### Work to complete:
Look below for the line holding "analysis of stomach" and the line holding "(IHC) micrograph of". Transcribe exactly those lines and all lines between them, nothing more.

##### Data records

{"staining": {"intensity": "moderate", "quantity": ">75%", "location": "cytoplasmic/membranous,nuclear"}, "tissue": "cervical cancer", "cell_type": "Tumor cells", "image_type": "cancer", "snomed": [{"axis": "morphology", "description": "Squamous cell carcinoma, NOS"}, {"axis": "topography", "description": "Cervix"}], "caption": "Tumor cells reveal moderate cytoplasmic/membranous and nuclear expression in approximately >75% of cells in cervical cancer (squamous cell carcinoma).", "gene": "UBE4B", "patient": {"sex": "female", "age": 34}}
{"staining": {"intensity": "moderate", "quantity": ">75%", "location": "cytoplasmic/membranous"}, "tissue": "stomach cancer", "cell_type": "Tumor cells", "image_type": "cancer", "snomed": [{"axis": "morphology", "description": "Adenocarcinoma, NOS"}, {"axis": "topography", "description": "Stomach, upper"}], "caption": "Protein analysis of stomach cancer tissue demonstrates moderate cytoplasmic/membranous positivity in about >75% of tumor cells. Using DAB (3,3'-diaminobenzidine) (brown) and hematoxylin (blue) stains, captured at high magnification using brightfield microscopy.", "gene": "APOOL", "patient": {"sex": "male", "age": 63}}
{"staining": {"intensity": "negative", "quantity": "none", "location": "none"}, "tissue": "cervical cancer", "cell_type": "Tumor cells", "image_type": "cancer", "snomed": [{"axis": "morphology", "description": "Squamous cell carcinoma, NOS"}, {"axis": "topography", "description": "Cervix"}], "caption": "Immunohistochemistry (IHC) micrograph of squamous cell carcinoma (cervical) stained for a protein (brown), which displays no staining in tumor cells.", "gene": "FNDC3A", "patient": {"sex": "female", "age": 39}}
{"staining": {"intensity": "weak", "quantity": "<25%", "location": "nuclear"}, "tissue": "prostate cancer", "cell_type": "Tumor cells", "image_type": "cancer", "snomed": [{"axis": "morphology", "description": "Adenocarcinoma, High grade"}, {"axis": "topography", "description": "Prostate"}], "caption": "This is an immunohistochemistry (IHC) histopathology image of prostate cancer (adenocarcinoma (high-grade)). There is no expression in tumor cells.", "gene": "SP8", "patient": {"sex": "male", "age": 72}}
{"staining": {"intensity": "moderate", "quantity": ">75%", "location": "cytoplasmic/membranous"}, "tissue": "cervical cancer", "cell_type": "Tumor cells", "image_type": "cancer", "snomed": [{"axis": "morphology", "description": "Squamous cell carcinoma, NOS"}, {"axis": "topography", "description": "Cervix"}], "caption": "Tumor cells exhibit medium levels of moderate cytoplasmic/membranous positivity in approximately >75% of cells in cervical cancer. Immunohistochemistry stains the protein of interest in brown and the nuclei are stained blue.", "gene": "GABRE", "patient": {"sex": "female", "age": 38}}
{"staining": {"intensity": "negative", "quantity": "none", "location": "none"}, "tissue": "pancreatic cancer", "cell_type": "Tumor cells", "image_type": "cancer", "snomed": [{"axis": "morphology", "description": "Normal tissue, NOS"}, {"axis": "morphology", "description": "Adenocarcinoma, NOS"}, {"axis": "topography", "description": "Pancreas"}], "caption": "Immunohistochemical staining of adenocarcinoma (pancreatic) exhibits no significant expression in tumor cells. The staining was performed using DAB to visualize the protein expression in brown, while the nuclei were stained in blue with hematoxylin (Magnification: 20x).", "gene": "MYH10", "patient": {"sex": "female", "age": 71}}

##########

### Exercise output:
{"staining": {"intensity": "moderate", "quantity": ">75%", "location": "cytoplasmic/membranous"}, "tissue": "stomach cancer", "cell_type": "Tumor cells", "image_type": "cancer", "snomed": [{"axis": "morphology", "description": "Adenocarcinoma, NOS"}, {"axis": "topography", "description": "Stomach, upper"}], "caption": "Protein analysis of stomach cancer tissue demonstrates moderate cytoplasmic/membranous positivity in about >75% of tumor cells. Using DAB (3,3'-diaminobenzidine) (brown) and hematoxylin (blue) stains, captured at high magnification using brightfield microscopy.", "gene": "APOOL", "patient": {"sex": "male", "age": 63}}
{"staining": {"intensity": "negative", "quantity": "none", "location": "none"}, "tissue": "cervical cancer", "cell_type": "Tumor cells", "image_type": "cancer", "snomed": [{"axis": "morphology", "description": "Squamous cell carcinoma, NOS"}, {"axis": "topography", "description": "Cervix"}], "caption": "Immunohistochemistry (IHC) micrograph of squamous cell carcinoma (cervical) stained for a protein (brown), which displays no staining in tumor cells.", "gene": "FNDC3A", "patient": {"sex": "female", "age": 39}}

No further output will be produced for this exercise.